[START OF Document passage]

Single by Fat Joe & Dre featuring Chris Brown
- Released: July 23, 2018
- Recorded: 2018
- Genre: Hip hop; R&B; disco;
- Length: 4:01
- Label: RNG; Empire;
- Songwriters: Jose Cartagena; Christopher Brown; Andre "Dre" Christopher Lyon ;
- Producer: Scott Storch

Fat Joe singles chronology
| "Don't Know" (2018) | "Attention" (2018) | "Pullin'" (2019) |

Chris Brown singles chronology
| "Date Night (Same Time)" (2018) | "Attention" (2018) | "Overdose" (2018) |

Music video
- "Attention" on YouTube

= Attention (Fat Joe song) =

"Attention" is a song by American hip hop artists Fat Joe and Dre, in collaboration with American singer Chris Brown. It was released as a digital download on July 23, 2018 as the third stand-alone single from the duo made of Fat Joe and Dre. The song was produced by Scott Storch.

[END OF Document passage]

▸ **Problem 1**
Rewrite everything in the song article from "Chris Brown singles" down to "by Scott Storch.", replacing "digital download" with "radio single".
▸ **Problem 2**
According to the song article, which of Fat Joe and Dre's stand-alone singles was "Attention"?
▸ **Problem 3**
Continue the article on the song "Attention" from the point where it stops.
The data that follow come from a separate source unrelated to the song article above.

[START OF Collected data]

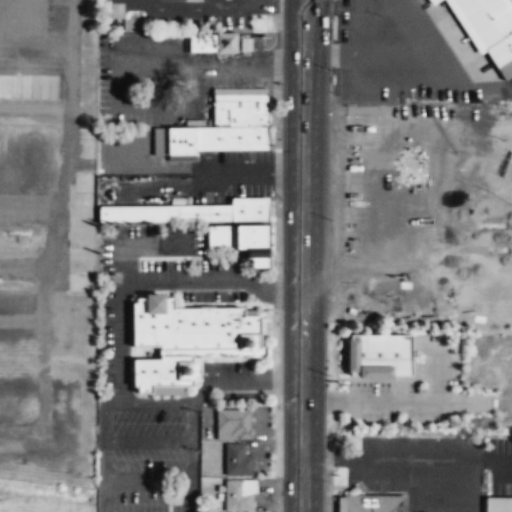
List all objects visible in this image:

[END OF Collected data]

▸ **Written answer 1**
Chris Brown singles chronology
| "Date Night (Same Time)" (2018) | "Attention" (2018) | "Overdose" (2018) |

Music video
- "Attention" on YouTube

= Attention (Fat Joe song) =

"Attention" is a song by American hip hop artists Fat Joe and Dre, in collaboration with American singer Chris Brown. It was released as a radio single on July 23, 2018 as the third stand-alone single from the duo made of Fat Joe and Dre. The song was produced by Scott Storch.

▸ **Written answer 2**
It was their third stand-alone single.

▸ **Written answer 3**
== Background ==
Joe and Brown previously tag-teamed on their 2011 single "Another Round", that was certified gold by RIAA. According to Fat Joe, collaborate with Brown for "Another Round" in the studio was simply a no-brainer. Joe told Billboard that it is "always an honor" to walk with Brown, whom he called "a beautiful talent. Me and Dre said we need Chris on here [and] it would be fire".

"Attention" was supposed to be the lead single of Joe and Dre's collaborative project, however it ended up not being on it.

==Music video==
On August 6, 2018, Fat Joe announced that they shot the video that day, and later on September 4, 2018, he released the music video for "Attention", directed by Eif Rivera, on his YouTube and Vevo account. The video was shot in Los Angeles. Ashanti made a cameo appearance.

==Charts==

Chart performance for "Attention"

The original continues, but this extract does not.